Task description =
Every line of the records that holds the word "преступлений" should be copied.

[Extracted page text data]
========

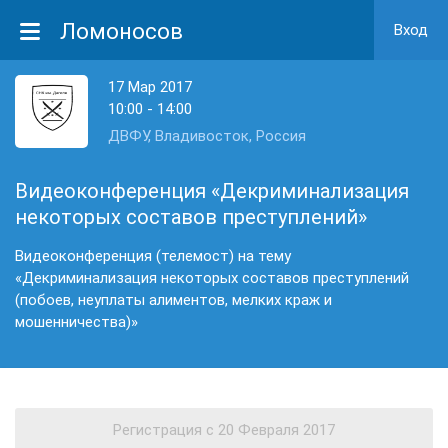
Ломоносов
Вход
17 Мар 2017
10:00 - 14:00
ДВФУ, Владивосток, Россия
Видеоконференция «Декриминализация
некоторых составов преступлений»
Видеоконференция (телемост) на тему
«Декриминализация некоторых составов преступлений
(побоев, неуплаты алиментов, мелких краж и
мошенничества)»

========

Solution to this task =
некоторых составов преступлений»
«Декриминализация некоторых составов преступлений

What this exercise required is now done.